§ To be done: In the forum thread below, condense the paragraph beginning "In practice I wonder how much" into a short list that keeps its main points.

§ Extracted text:

***

# So maybe the New Bailey construction system is suspect ???



## Mrplodd (Mar 4, 2008)

See below link  

Basically Bailey are no longer offering a FREE 10 year body warranty, you will now have to pay for it anually

If they are so sure of the quality why are they charging (a lot) for a warranty??

http://www.outandaboutlive.co.uk/Mo...y-withdraws-free-10-year-warranty/_ch1_nw1929


----------



## SpeedyDux (Jul 13, 2007)

I find that a bit odd so soon after the launch. "10 year warranty" indeed. Now will Swift et al follow suit and reduce theirs? 

Anyhow, with all these manufacturers' guarantees you need to read the conditions very carefully to see exactly what is and isn't covered. Very difficult of course when you are all excited and the salesman pushes you to sign the order form there and then. If the manufacturer offers a warranty that exceeds your consumer rights, that's still a bonus. 

In practice I wonder how much these warranties are really worth if you need to claim on them. More important is how keen a manufacturer like Bailey will be to retain loyal customers, and to protect their reputation on public forums like this one. If they choose to rely on the weasel words to wriggle out of warranty claims, thanks to the internet that will lose them more potential business than the meagre saving in warranty costs. 

SD


----------



## Zebedee (Oct 3, 2007)

Quite so Speedy. 

It's also worth checking how much will be spent during the 10 years on the specified servicing/hab checks that will be essential to maintain the warranty.

In some cases (_admittedly not motorhomes or caravans_) you could almost buy a new item toward the end of the guarantee period, with what has been spent on maintaining it! 8O

Dave


----------



## Oscarmax (Mar 3, 2011)

So what happens, you order a new Bailey motorhome because of the 10 year guarantee, now Bailey change their mind, have you grounds to withdraw your order with no penalties.


----------



## 96299 (Sep 15, 2005)

thats terrible that they can just do that. 8O I got to admit, we found them to be pig ugly things when we saw them at the recent Excel show - like jelly molds they were. :lol: 

Was more impressed with the bentley marque.

steve


----------



## pete4x4 (Dec 20, 2006)

Thanks for that Chigman, picking mine up in 4 weeks. However interesting point when I signed the contract it had a 10 year warranty.

Not sure if it will make a huge difference but I would expect a discount now.


----------



## 113016 (Jun 5, 2008)

*Re: So maybe the New Bailey construction system is suspect ?*



Mrplodd said:


> See below link
> 
> Basically Bailey are no longer offering a FREE 10 year body warranty, you will now have to pay for it anually
> 
> ...


It most certainly makes you think, but I would expect that anybody who has placed an order while the 10 year warranty was in place should still be covered as the contract could not be altered retrospective without the buyers agreement. (unless there is some small print saying so)
Keep any documentation showing then 10 year warranty, preferably showing dates and ask them to write a confirmation letter to you.
I am no lawyer, please check for confirmation.
Otherwise they have broken the contract.


----------



## camallison (Jul 15, 2009)

At the end of the news item, it says "The change will be applicable on all motorhome models manufactured from Monday, February 20, 2012, with the exception of those units that have already been retailed which will retain the existing warranty package." So the OP expecting delivery soon should be OK.

***

Data records:
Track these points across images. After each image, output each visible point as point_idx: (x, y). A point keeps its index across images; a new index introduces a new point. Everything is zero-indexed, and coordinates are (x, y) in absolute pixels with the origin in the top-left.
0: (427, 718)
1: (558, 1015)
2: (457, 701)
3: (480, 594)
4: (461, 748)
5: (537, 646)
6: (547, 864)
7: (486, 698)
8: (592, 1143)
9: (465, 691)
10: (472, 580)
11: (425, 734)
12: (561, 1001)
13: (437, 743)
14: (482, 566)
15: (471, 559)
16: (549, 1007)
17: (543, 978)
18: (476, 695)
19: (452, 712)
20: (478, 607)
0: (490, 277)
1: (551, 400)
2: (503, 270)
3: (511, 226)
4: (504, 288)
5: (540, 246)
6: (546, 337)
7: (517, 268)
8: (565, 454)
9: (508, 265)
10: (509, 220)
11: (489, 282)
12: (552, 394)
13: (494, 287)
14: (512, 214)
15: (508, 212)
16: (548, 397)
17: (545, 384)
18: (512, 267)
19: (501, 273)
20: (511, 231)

***

§ Reply:
- The writer doubts how much these warranties are really worth when a claim has to be made.
- What matters more is how keen a manufacturer like Bailey is to keep loyal customers and protect its reputation on public forums.
- If it uses weasel words to get out of warranty claims, the internet will cost it more potential business than the small amount it saves on warranty costs.